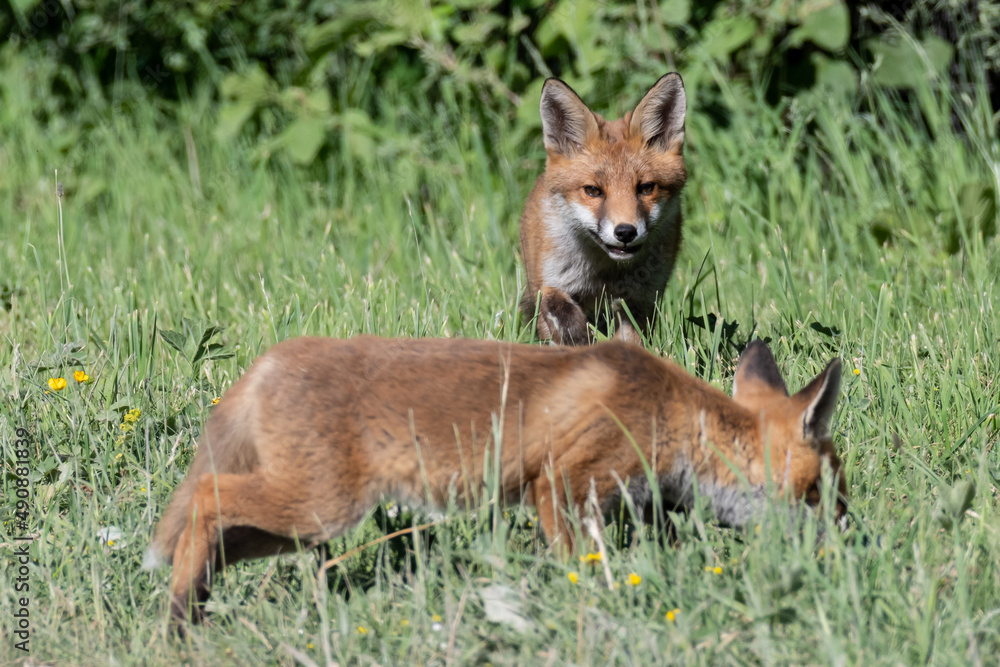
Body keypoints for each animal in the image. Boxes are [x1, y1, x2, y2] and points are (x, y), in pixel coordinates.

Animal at [146, 340, 844, 628]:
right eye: (823, 495)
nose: (849, 541)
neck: (669, 411)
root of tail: (267, 361)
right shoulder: (560, 483)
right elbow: (581, 567)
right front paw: (589, 612)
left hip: (298, 525)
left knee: (215, 536)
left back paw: (192, 611)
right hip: (319, 508)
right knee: (206, 498)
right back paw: (180, 620)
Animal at [516, 73, 688, 344]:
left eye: (646, 188)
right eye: (593, 190)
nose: (626, 232)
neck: (605, 274)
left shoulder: (642, 299)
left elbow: (631, 342)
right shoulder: (552, 283)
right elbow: (563, 316)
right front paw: (581, 340)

* [WHAT IS REQUIRED]:
Would you copy out each line of the records above where the word "shoulder" occurs?

* [ANSWER]:
right shoulder: (560, 483)
left shoulder: (642, 299)
right shoulder: (552, 283)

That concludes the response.